# Week of January 14th 2013 - It's baaaaack!



## billski (Jan 14, 2013)

Out with the sweat, in with the "seasonable weather!"
Chatter on FB

This may be the last time we see or feel 60 degrees outdoors for several weeks...AND some accumulating snow is coming Wednesday AM,
WBZ Weather



And the NWS:
Despite the recent unseasonable warmth, a return to more seasonable temperatures could bring a round of snow to Southern New England Tuesday night into Wednesday.


----------



## wtcobb (Jan 14, 2013)

Too bad the snow is falling in the southern areas and not up north. They need it badly after this weekend.


----------



## billski (Jan 14, 2013)

I notice the Mansfield stake is down 8" from its high.  Could bode well for the southern vt. areas.


----------



## ScottySkis (Jan 14, 2013)

Sent from my ADR6410LVW using Tapatalk 2

Everyone needs the snow, at least it not just falling in the city,platty especially needs snow now, let it snow in the Catskills please.


----------



## gmcunni (Jan 14, 2013)

CT pow day wednesday @ sundown


----------



## abc (Jan 14, 2013)

Dust on crust


----------



## KevinF (Jan 14, 2013)

Weird.  Looking at the NWS site (www.weather.gov) shows "clear" for my town (Marlborough) for the entire week.


----------



## bdfreetuna (Jan 15, 2013)

abc said:


> Dust on crust



Blue ice with a deceptive frosting of white fluff. Isn't that everybody's favorite?


----------



## ScottySkis (Jan 15, 2013)

Snow For Hunter yahoo snow.


----------



## Glenn (Jan 15, 2013)

Sent it north! People in CT just complain about it. :lol:


----------



## kingslug (Jan 15, 2013)

At least Hunter will blow enough to bury the crust somewhat...


----------



## billski (Jan 15, 2013)

Looks like NNE will fair "ok" out of this.  Check out the nws charts

http://www.iabsi.com/public/ski/wx_charts.htm


----------



## BenedictGomez (Jan 15, 2013)

As this storm keeps getting bumped northward, it's getting better and better, at least for the Catskills, s.VT, MA and NH.  Hopefully it outperforms on snow totals.


----------



## WinnChill (Jan 16, 2013)

The way it's stretched out, I wouldn't expect it to overperform but it did move north nicely.


----------



## Nick (Jan 16, 2013)

My backyard in MA has over 4" easily which is the top end of predictions.


----------



## Bene288 (Jan 16, 2013)

4" in Albany NY as of 7:10 this am and snowing heavy.


----------



## ScottySkis (Jan 16, 2013)

Sent from my ADR6410LVW using Tapatalk 2
4 inches in Orange County NY.


----------



## ALLSKIING (Jan 16, 2013)

Nick said:


> My backyard in MA has over 4" easily which is the top end of predictions.


Nice!!


----------

• • •

**Stated task A**
In the forum thread, how much snow did Bene288 report in Albany NY as of 7:10 in the morning?
**Stated task B**
Quote the forum thread word for word, from "This may be" up to and including "night into Wednesday.".
The data is separate material with no connection to the forum thread.

**Listed entries**

• • •

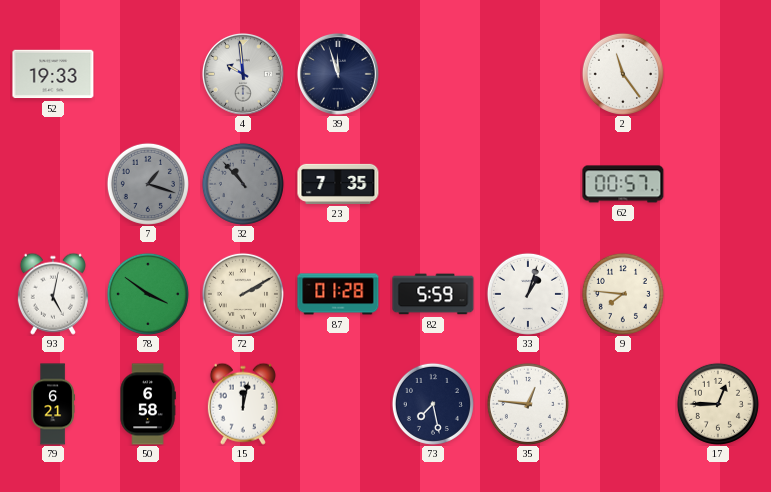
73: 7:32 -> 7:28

• • •

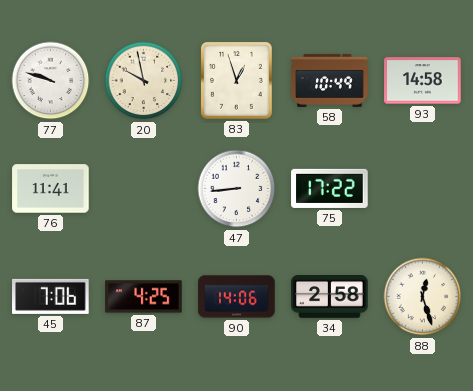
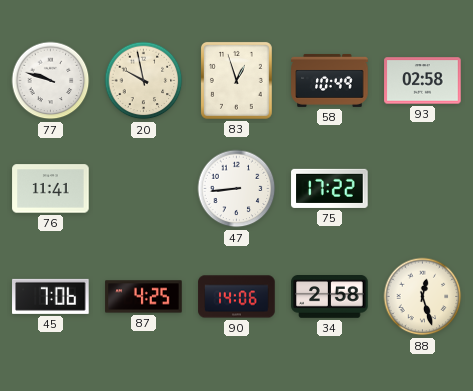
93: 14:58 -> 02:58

• • •

**Reply A**
4 inches, and it was still snowing heavily.

**Reply B**
This may be the last time we see or feel 60 degrees outdoors for several weeks...AND some accumulating snow is coming Wednesday AM,
WBZ Weather



And the NWS:
Despite the recent unseasonable warmth, a return to more seasonable temperatures could bring a round of snow to Southern New England Tuesday night into Wednesday.